El la saludó alegremente y descendió corriendo hasta la orilla del mar.

Rachel pensó que iba a zambullirse de cabeza en el agua, pero se detuvo, se llevó las manos a la cintura y vio que se quitaba la tirita con el suspensorio.

Tiró la prenda sobre el hombro y permaneció erguido ante el mar, como una hermosa estatua.
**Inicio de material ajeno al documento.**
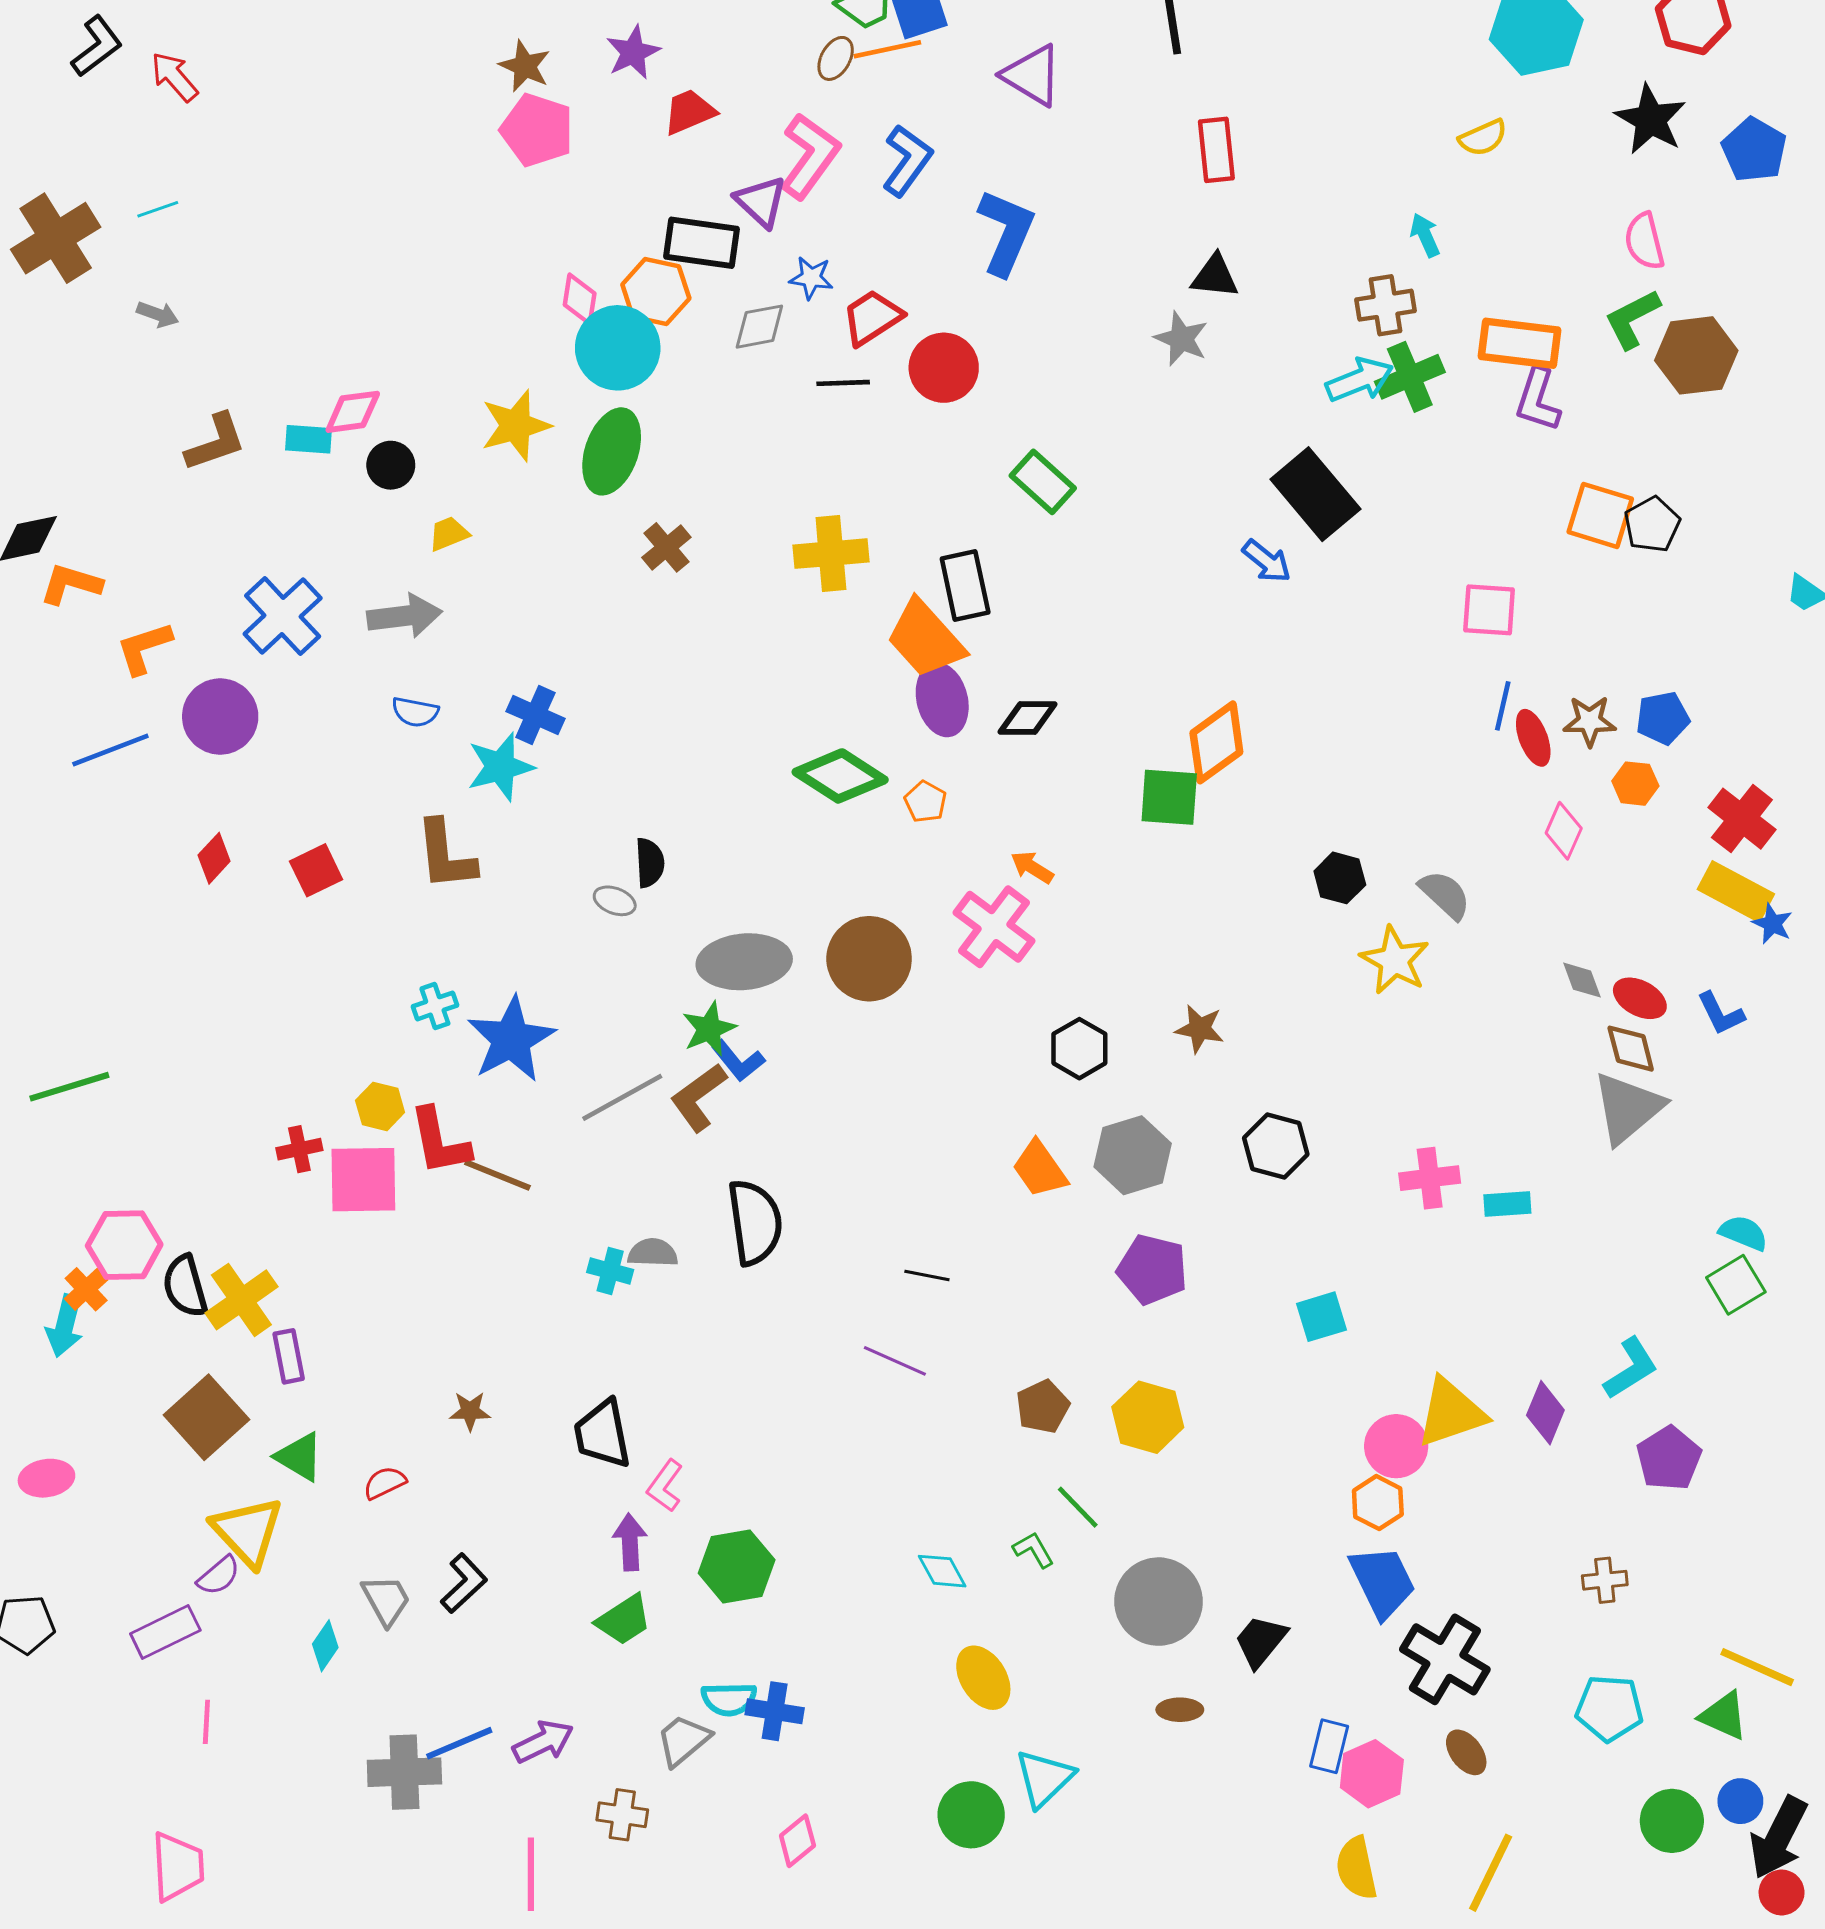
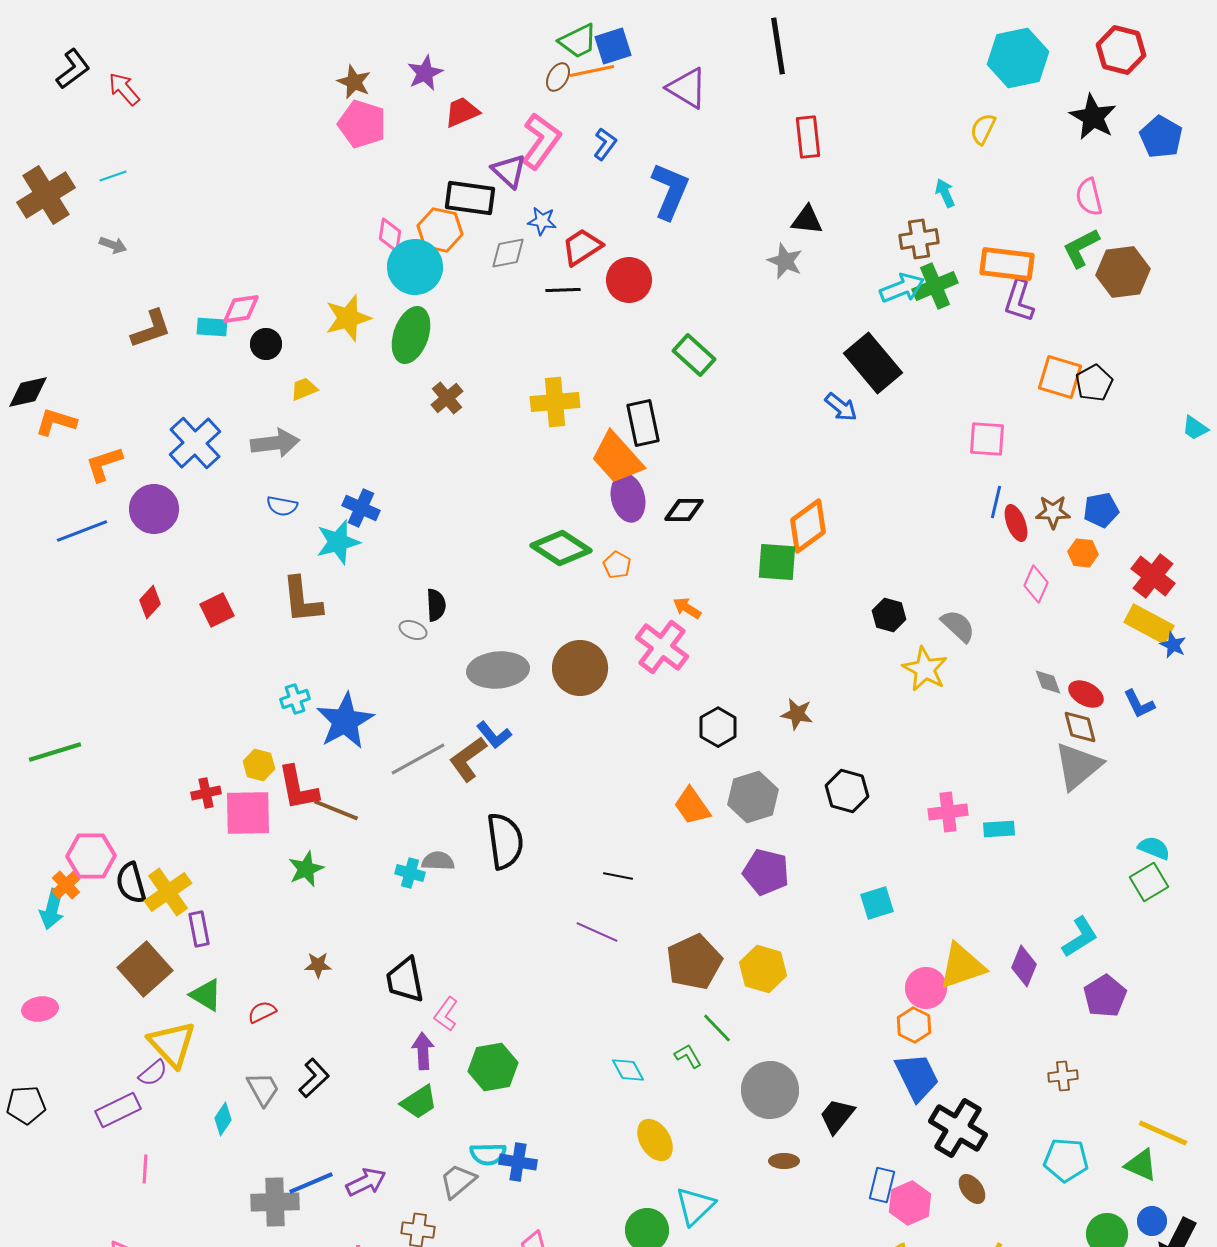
yellow semicircle: (1483, 138) -> (983, 129), turned 140
blue L-shape: (907, 161) -> (605, 144), size x0.7
green star: (709, 1029) -> (306, 869), moved
brown pentagon: (1043, 1407) -> (694, 962), size x1.6

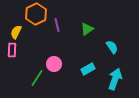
Acto seguido penetró corriendo en el agua, como un Dionisio liberado, para alejarse chapoteando en las tinieblas.

Con ademán resignado, sintiéndose una Afrodita fraudulenta, Rachel se desabrochó la blusa de algodón, dispuesta a no repetir lo de Carmel. Se despojó de ella y la tiró a la arena, ajustándose los sostenes para que cubriesen totalmente sus senos demasiado visibles. Con lentitud desabrochó después la falda, corrió la cremallera hacia abajo, se bajó la falda y salió de ella.

Notaba extraordinariamente apretados en sus caderas de muchacha los pantaloncitos de nailon blancos. Por un momento se preguntó si la prenda sería transparente pero acto seguido comprendió que lo avanzado de la hora la protegería.

De pie en la playa, sintiéndose más libre que lo estuviera jamás en muchos años, notó con agrado la caricia de la brisa sobre su cuerpo, y se sintió menos febril. Llevaba cuidadosamente recogido su pelo castaño, y sin ningún motivo se lo mesó de pronto, despeinándolo. No se sentía en absoluto como una mujer de treinta y un años, con carrera. Sentía un júbilo alocado y mentalmente le sacó la lengua a Carmel y a su antiguo yo. Después de realizar este gesto particular echó a correr por la gruesa arena en dirección al agua.

El primer contacto con ella le produjo impresión, pues estaba más fría de lo que suponía, pero penetró en el agua, pues quería que ésta cubriese su ropa interior. Cuando el agua le llegó a la cintura, se echó de bruces en ella y empezó a nadar, primero con energía y después lánguidamente, dejando que el agua la llevase.